IGotBupkis, 9:04 pm —
It is pointed out in one or two other comment threads dated today, that discouragement or pessimism is ^not^ the same as giving up. The discouraged/pessimistic among us will fight the good fight, for what other option is there?
By the way, your kind suggestion to attempt the anatomically impossible does no credit to your point of view, nor does it enhance your position. Methinks a dose of temperance is in order; we’re kindred spirits here (the occasional troll notwithstanding).
thomass: “Do you know about the education courses you have to take to teach? You can be an expert in an area but not allowed to teach it without them.”
Wow, that is *exactly* what happened to my mother and this was in the 1950s! Before she married my father, my mom got a degree in biology and worked as a lab assistant. When I was very young my father got sick and she had to go back to work. She wanted to be a high school biology teacher but instead of taking biology courses to update her knowledge she was forced to take all the education courses. So she became a 5th grade teacher instead which she did for the next 30 years.

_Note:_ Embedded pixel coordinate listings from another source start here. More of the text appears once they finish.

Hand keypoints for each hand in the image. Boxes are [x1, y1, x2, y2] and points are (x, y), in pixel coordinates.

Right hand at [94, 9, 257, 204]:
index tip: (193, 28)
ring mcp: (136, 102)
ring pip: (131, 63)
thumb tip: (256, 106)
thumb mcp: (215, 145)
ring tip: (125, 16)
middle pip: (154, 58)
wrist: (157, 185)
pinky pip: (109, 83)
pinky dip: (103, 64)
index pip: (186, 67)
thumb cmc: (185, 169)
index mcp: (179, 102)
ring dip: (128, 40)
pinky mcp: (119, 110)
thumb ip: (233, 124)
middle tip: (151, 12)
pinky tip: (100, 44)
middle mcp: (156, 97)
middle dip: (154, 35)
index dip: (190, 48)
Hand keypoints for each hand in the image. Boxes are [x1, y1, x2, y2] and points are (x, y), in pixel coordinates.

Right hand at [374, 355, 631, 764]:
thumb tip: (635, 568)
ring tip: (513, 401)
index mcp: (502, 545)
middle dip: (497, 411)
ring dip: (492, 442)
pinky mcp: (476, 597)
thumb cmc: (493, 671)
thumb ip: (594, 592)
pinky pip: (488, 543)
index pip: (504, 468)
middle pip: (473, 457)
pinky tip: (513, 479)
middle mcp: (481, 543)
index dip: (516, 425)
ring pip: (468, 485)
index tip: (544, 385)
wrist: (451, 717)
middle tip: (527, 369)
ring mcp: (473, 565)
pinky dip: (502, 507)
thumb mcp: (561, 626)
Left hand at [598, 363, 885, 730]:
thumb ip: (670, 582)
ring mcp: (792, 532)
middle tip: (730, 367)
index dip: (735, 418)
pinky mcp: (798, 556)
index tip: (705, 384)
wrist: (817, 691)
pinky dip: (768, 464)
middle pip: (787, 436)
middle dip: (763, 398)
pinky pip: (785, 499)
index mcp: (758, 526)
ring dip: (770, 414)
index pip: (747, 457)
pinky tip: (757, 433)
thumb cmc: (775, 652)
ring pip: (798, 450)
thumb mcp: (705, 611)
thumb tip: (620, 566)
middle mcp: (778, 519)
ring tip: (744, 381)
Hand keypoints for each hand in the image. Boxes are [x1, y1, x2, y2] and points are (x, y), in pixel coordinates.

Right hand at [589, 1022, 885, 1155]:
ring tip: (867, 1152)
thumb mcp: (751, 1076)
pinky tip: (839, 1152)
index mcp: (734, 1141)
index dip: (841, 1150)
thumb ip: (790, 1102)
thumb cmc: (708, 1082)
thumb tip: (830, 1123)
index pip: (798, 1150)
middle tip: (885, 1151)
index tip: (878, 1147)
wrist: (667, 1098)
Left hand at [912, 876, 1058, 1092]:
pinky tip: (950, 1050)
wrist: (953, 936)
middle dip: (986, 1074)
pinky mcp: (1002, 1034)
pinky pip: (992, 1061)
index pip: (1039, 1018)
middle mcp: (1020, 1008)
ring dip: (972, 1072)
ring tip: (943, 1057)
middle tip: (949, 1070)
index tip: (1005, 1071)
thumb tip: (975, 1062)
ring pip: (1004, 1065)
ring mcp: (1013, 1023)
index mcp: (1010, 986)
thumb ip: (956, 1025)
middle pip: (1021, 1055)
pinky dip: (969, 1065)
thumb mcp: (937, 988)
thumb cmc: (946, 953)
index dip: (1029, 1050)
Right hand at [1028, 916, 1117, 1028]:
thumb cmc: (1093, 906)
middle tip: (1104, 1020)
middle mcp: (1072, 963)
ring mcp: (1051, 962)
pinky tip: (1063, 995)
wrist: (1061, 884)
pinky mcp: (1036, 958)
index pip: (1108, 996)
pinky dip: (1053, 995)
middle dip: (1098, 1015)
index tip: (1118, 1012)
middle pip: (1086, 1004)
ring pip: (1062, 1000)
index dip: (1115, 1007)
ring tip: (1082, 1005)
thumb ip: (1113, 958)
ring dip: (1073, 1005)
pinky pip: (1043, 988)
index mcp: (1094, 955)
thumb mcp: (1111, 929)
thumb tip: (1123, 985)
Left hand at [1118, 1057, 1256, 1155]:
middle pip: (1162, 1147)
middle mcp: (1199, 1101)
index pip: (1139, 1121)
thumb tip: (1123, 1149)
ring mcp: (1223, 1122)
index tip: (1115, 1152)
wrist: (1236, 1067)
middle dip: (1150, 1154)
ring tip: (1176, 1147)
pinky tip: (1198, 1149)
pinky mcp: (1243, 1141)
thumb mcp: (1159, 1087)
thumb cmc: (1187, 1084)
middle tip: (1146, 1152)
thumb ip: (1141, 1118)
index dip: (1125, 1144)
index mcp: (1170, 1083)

“How can people not think?”
You wouldn’t *believe* how easy it is!
waltj: Excellent quick rundown of SS demographics and why the system is failing now. The other piece is that in the ’80s, Congress passed an increase in the SS tax for this exact reason. The sponsor of this was Sen. Moynihan, a rare lib who had a long-term outlook on spending. According to him the increase was supposed to be kept in reserve for the purpose of paying the Boomers when they reached retirement age. However Congress almost immediately began to use the extra revenue as general revenue and that is a large part of the problem we are now having. It may also be the source of thomass’ remark, “from what I remember the republicans played a part in screwing social security up” because as I recall neither party did much to resist raiding the “nest egg”.
There was a time when the SS budget was accounted for separately from the rest of the federal budget. If we hadn’t stopped that we might not be in the predicament we are now but unfortunately it is too late to fix it by twirling an accounting wand. We are going to have to make some painful choices.
That’s why the retirement age was originally set at 65. It wasn’t just a random number pulled out of the air.
Just to clarify, retirement age was originally set to 65 by … Bismarck! He implemented various socialist schemes to co-opt the socialists, retirement pensions being one example. In the 19th century few people made it to 65, which of course was whole idea. Roosevelt and Co. merely adopted Bismarck’s choice.
“Do you know about the education courses you have to take to teach? You can be an expert in an area but not allowed to teach it without them.”
As a young assistant professor, my instruction on teaching amounted to … being given directions to the lecture theater. Period.